I ended up being the first high school freshman to take photography, a junior and senior course. Great instructor that thought to push me further that any other student. A lot of darkroom work with 3' and 35mm negatives and slides. Tri-X Pan,B & W and infrared film and pushing the ASA for local newspapers. This was only the beginning. I then enlisted in the Marines to be a Combat Photographer but ended up using it in the Intelligence field with tours to Southeast Asia in the early 1980's. I was using five different cameras for different purposes. I even had one that I use to jump with. One was a Russian Panoramic 35mm that was extremely good.
This lead to surveillance work in the law enforcement fields and again as an investigator before retirement. It sounds like a great background for a photographer but I've either considered it a duty or like today, a hobby.

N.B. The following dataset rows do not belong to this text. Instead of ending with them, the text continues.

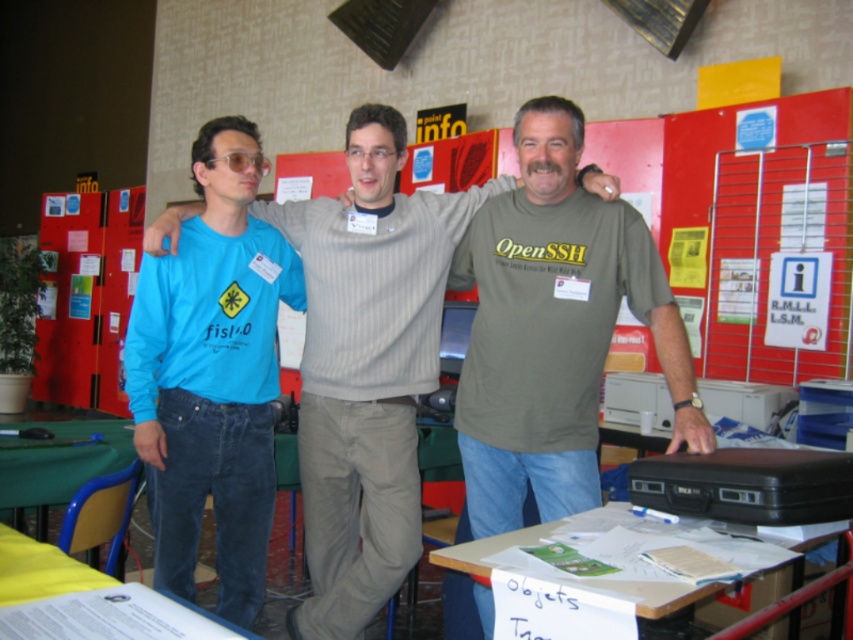
Question: Does matte gray shirt at center appear over white paper at lower center?

Choices:
 (A) yes
 (B) no

Answer: (A)

Question: Which point is closer to the camera?

Choices:
 (A) matte gray shirt at center
 (B) matte blue shirt at left
 (C) green fabric table at lower left
 (D) light gray sweater at center

Answer: (A)

Question: Among these objects, which one is farthest from the camera?

Choices:
 (A) green fabric table at lower left
 (B) matte plastic glasses at left
 (C) light gray sweater at center
 (D) white paper at lower center

Answer: (A)

Question: Which object is positioned closest to the matte blue shirt at left?

Choices:
 (A) yellow paper at lower left
 (B) white paper at lower center
 (C) matte plastic glasses at left
 (D) light gray sweater at center

Answer: (D)

Question: In this image, where is green fabric table at lower left located relative to yellow paper at lower left?

Choices:
 (A) below
 (B) above

Answer: (A)

Question: Can you confirm if light gray sweater at center is wider than matte blue shirt at left?

Choices:
 (A) yes
 (B) no

Answer: (A)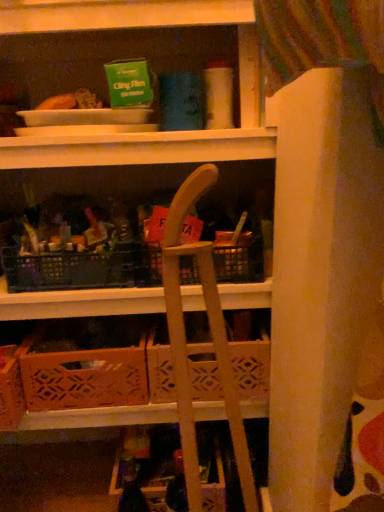
Question: From their relative heights in the image, would you say wooden crate at lower center is taller or shorter than wooden crate at center?

Choices:
 (A) tall
 (B) short

Answer: (B)

Question: Does point (74, 369) appear closer or farther from the camera than point (259, 395)?

Choices:
 (A) farther
 (B) closer

Answer: (B)

Question: Which is nearer to the wooden crate at lower center?

Choices:
 (A) wooden crate at center
 (B) wooden folding chair at center

Answer: (A)

Question: Estimate the real-world distances between objects in this image. Which object is farther from the wooden folding chair at center?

After all these years, I think about my late grandfather and his stories about how many GI's during WWII would lug cameras around with them and be more worried about that camera than themselves. I still remember some of the old black and white pictures that he took during the war. Pictures of buddies,places and military life in general. I guess it's something that was handed down to me but nothing that I've ever tried to make a living with. I have thousands of good pictures that I've been a little shy to post here and I've been trying to stay on topic with here. Maybe others here will share their passion for photography as I have here and how they got here. Mahalo for starting this thread and sharing your roots to photography.